[Stored data records]
┌────────

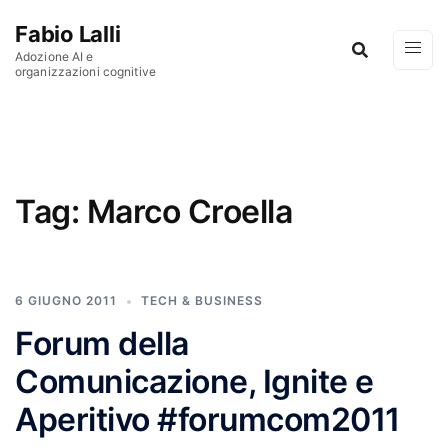
Vai al contenuto
Fabio Lalli
Adozione AI e
organizzazioni cognitive
Tag:
Marco Croella
6 GIUGNO 2011
TECH & BUSINESS
Forum della
Comunicazione, Ignite e
Aperitivo #forumcom2011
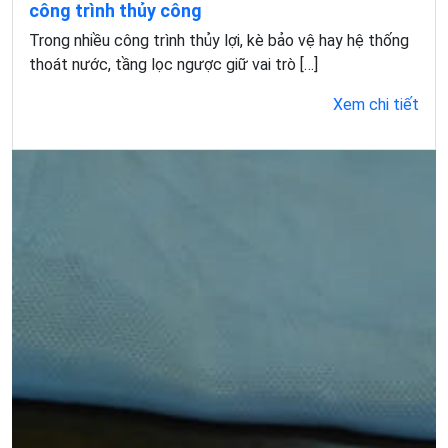
công trình thủy công
Trong nhiều công trình thủy lợi, kè bảo vệ hay hệ thống
thoát nước, tầng lọc ngược giữ vai trò […]
Xem chi tiết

└────────

[WHAT TO DO]
Transcribe the text of all the records above line for line, and leave the pictures out of your answer.

[SOLUTION FOR THIS TASK]
Vai al contenuto
Fabio Lalli
Adozione AI e
organizzazioni cognitive
Tag:
Marco Croella
6 GIUGNO 2011
TECH & BUSINESS
Forum della
Comunicazione, Ignite e
Aperitivo #forumcom2011
công trình thủy công
Trong nhiều công trình thủy lợi, kè bảo vệ hay hệ thống
thoát nước, tầng lọc ngược giữ vai trò […]
Xem chi tiết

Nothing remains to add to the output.